## Page text
******************************
            None of these quite work for me.  Do we have to assume a new thing being born and the old thing, from which it is breaking away, dying?  That doesn’t feel right.  Amid the panic and depression which is palpable in some corners of the room, I am also feeling a certain refreshing loss of weight, like a hot air balloon dropping bags of sand and buoying upward in a new freedom of lightness.  An ability to breathe.  Energy.
            We are not just seeing the spawning of new conservative denominations with exciting (if on many levels misleading) new names like “Eco.”  At the same time we are witnessing the emergence of a new more focused and intentional gathering of Progressive Christians.   Maybe the churches breaking off are not the only ones feeling the energy of newness and life.  Maybe there is also new life arising among us!
******************************
## Questions to answer
**A.** In the first paragraph of the passage about churches breaking off, what does the writer say they are also feeling amid the panic and depression? List each item in the passage's own words.
**B.** Answer these about the passage about churches breaking off:
(i) What new name is shown in quotation marks?
(ii) What image does the writer use for the loss of weight?
(iii) Which group does the writer see gathering in a new, more focused and intentional way?
Use only the passage about churches breaking off to answer.
******************************
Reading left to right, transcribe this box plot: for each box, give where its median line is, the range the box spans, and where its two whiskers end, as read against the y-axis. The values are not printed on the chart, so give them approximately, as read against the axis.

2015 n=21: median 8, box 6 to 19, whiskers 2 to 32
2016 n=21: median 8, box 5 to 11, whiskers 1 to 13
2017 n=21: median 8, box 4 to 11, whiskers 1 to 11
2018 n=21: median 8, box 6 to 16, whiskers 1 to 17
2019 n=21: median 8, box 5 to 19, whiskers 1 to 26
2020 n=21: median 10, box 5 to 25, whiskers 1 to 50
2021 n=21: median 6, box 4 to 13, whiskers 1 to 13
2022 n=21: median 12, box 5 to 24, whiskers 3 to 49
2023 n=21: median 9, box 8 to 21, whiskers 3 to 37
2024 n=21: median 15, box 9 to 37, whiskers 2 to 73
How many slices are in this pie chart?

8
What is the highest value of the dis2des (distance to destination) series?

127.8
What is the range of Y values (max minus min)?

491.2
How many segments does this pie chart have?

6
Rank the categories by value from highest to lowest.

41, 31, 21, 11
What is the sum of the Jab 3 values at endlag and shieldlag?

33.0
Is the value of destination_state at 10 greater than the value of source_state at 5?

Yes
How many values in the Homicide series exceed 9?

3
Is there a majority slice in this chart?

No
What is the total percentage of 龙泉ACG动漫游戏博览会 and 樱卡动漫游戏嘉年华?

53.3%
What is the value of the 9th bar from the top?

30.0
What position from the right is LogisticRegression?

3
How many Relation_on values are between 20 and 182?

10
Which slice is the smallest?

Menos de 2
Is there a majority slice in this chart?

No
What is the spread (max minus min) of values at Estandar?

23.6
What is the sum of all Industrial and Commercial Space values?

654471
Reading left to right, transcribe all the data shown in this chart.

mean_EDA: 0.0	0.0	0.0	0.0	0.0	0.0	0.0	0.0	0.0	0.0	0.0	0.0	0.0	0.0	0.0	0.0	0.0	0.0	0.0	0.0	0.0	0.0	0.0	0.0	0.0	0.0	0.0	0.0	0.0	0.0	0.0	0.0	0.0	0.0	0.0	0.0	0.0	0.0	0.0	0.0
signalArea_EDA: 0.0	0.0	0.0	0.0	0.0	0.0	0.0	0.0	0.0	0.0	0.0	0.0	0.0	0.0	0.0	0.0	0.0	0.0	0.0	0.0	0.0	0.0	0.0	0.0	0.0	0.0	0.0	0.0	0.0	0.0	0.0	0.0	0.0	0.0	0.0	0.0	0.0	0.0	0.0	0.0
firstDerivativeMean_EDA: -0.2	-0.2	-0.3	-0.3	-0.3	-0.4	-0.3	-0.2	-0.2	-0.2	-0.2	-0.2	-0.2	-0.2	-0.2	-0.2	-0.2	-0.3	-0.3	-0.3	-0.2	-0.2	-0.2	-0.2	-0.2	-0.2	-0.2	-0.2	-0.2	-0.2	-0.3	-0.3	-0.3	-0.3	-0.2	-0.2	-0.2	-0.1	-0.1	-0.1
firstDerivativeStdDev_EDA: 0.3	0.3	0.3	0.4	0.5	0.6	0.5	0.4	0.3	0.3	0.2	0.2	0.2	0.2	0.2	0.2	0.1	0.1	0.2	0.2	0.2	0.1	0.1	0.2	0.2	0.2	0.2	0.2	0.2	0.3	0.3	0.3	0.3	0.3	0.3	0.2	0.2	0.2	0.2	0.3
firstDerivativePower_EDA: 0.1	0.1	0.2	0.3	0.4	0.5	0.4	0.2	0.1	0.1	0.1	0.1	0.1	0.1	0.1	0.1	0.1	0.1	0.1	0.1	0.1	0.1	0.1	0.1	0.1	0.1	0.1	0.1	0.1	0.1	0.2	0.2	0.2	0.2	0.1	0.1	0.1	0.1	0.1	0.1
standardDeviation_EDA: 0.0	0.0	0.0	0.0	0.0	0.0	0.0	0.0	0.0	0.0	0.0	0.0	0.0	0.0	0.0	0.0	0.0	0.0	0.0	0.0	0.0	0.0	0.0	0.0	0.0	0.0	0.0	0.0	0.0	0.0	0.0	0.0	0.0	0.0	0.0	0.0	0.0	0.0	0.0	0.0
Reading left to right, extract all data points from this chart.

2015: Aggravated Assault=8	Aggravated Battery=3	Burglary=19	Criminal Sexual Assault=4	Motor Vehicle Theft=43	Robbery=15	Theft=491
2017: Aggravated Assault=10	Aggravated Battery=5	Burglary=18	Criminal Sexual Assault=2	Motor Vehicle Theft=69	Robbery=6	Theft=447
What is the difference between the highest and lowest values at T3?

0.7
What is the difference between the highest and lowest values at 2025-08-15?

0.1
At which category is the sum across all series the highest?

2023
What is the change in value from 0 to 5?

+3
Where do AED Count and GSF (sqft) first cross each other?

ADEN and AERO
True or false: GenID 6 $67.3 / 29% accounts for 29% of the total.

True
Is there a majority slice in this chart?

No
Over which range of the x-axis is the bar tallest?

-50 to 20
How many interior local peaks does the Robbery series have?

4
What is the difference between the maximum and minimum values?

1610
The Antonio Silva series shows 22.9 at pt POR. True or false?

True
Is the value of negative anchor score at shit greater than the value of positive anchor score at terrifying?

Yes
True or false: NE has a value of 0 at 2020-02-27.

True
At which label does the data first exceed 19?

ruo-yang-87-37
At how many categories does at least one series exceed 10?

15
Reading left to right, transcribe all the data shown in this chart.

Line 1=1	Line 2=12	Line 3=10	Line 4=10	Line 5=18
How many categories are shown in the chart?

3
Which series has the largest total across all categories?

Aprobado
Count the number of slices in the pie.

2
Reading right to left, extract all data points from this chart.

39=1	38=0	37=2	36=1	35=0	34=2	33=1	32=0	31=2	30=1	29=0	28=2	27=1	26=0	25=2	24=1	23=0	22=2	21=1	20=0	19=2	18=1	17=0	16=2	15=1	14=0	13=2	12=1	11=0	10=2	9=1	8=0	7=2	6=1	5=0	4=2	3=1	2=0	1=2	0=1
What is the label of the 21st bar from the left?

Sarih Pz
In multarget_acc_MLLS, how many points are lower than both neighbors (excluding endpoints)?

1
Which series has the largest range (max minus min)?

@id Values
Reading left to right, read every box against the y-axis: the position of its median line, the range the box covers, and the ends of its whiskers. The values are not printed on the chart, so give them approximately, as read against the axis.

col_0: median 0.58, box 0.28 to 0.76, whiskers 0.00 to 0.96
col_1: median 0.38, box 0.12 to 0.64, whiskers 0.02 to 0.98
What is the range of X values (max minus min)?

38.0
******************************
## Results
**A.**
- a certain refreshing loss of weight
- an ability to breathe
- energy

**B.**
(i) "Eco"
(ii) A hot air balloon dropping bags of sand and rising up in a new freedom of lightness
(iii) Progressive Christians